• JETZT AUSPROBIEREN: Führe den unten stehenden Jahresausblick auf 2019 nach seinem letzten Satz weiter.

━━━ UNTERSUCHTER TEXT

Was diese Woche wichtig war

Start ins neue Jahr – was alles wichtig wird

Woche 1/2019 – der Jahresausblick der Republik-Redaktion.

Von Michael Kuratli, Michael Rüegg und Simon Schmid, 04.01.2019

Wer die Zukunft voraussagt, kann nur gewinnen. Entweder hat man recht und kann stolz darauf sein, die richtige Vorhersage getroffen zu haben. Oder sie stellt sich als falsch heraus. In diesem Fall kann man im Nach­hinein wortreich begründen, weshalb es gar nicht möglich war, ein Ereignis richtig vorher­zusagen. Wir bleiben mit Prognosen vorsichtig. Ein paar anstehende Themen scheinen uns dennoch eine Erwähnung wert zu sein.

Grossbritannien stolpert auf die Zielgerade des Brexit

Darum geht es: Wird das britische Unterhaus dem Scheidungs­vertrag von Premier­ministerin Theresa May zustimmen? Oder scheidet Gross­britannien Ende März ohne Deal aus der EU aus? Oder kommt es gar zu einem zweiten Referendum? Bis zum 29. März muss das Vereinigte Königreich eine Lösung gefunden haben.

━━━━━━
━━━ DATENSÄTZE

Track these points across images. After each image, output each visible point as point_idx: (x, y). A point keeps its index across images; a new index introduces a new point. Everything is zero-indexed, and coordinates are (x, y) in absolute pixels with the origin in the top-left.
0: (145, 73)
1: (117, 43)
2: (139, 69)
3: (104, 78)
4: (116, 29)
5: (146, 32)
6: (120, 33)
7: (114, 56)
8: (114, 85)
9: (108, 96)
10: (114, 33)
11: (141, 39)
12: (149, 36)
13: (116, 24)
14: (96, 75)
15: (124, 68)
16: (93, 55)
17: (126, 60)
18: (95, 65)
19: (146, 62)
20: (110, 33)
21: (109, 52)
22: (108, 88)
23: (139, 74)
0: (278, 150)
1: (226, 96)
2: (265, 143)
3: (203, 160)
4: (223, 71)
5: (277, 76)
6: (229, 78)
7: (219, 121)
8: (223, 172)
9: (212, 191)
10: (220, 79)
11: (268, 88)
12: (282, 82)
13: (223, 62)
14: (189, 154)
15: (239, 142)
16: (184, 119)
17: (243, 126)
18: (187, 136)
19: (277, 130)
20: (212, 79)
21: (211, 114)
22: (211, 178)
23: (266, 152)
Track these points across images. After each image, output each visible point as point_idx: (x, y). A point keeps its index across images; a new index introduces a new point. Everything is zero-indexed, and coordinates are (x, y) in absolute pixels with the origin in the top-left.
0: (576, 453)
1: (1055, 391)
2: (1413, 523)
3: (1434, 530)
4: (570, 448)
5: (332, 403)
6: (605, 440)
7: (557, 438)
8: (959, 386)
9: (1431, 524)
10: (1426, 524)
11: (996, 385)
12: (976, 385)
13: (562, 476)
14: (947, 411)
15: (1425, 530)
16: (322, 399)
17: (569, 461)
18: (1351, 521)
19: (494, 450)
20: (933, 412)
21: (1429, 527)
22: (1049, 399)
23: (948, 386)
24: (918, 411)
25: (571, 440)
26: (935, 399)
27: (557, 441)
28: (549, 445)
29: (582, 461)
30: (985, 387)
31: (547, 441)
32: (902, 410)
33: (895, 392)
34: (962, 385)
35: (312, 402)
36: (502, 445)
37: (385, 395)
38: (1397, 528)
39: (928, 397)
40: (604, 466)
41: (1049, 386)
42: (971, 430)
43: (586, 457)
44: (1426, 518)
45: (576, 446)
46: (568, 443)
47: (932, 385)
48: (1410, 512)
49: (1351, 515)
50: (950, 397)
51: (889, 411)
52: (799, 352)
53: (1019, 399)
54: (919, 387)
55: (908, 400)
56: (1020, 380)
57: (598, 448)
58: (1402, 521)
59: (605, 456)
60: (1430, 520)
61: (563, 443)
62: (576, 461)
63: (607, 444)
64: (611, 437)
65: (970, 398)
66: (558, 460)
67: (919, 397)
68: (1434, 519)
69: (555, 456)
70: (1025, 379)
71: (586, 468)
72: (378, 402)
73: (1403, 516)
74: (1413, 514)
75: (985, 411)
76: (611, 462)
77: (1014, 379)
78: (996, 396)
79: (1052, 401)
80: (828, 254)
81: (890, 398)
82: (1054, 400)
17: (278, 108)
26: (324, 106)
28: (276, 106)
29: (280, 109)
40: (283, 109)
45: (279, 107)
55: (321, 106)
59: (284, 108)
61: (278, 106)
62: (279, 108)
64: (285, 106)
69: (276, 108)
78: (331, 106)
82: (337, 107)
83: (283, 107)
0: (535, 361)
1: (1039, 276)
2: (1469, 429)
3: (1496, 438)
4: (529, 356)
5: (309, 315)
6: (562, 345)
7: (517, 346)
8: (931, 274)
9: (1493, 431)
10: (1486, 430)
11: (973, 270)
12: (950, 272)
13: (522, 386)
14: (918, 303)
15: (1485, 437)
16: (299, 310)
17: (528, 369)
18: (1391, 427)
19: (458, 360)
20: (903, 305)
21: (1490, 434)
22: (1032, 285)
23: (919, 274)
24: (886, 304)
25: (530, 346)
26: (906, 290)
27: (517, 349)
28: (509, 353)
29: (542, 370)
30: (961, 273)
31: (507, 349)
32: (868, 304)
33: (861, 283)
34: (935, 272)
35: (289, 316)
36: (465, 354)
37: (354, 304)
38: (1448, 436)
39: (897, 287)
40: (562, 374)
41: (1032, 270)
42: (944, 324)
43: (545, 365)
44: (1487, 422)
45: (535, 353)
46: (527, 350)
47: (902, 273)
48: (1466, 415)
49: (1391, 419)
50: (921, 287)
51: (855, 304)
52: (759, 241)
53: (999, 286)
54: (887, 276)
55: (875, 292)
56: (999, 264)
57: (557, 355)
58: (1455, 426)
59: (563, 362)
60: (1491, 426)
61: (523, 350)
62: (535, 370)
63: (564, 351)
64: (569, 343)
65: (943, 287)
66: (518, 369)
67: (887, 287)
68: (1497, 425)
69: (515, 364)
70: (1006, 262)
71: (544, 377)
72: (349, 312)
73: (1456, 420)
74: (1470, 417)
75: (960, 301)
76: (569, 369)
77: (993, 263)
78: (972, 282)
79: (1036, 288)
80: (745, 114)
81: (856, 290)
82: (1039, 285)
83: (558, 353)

━━━━━━

• LÖSUNG ZUR AUFGABE:
Warum das wichtig ist: In einem letzten Anlauf, ihren lange verhandelten Vertrag zum Austritt des Vereinigten König­reichs aus der EU zu retten, verschob die Premier­ministerin die Abstimmung über den Deal kurzerhand ins neue Jahr. Voraussichtlich wird sich inhaltlich trotz versuchter Nach­verhandlungen mit den europäischen Regierungen nicht viel ändern. Das Unterhaus soll am 16. Januar darüber befinden. Das Land bleibt damit weiterhin im Ungewissen, wie es nach dem Austritt weiter­gehen soll. Die Labour-Partei übt Druck auf ihren Vorsitzenden Jeremy Corbyn aus, sich für ein zweites Referendum stark­zumachen. Dieser sagte vor Weihnachten, er würde sich auch im Falle eines Labour-Sieges bei vor­gezogenen Neuwahlen für einen besseren Deal in Brüssel einsetzen. Klarheit in der Frage, wie es allenfalls ohne May weitergehen soll, schuf Corbyn damit nicht.

Europa wählt sein Parlament

Darum geht es: Vom 23. bis 26. Mai wählen die Bürgerinnen und Bürger der 27 EU-Staaten das neue Europaparlament.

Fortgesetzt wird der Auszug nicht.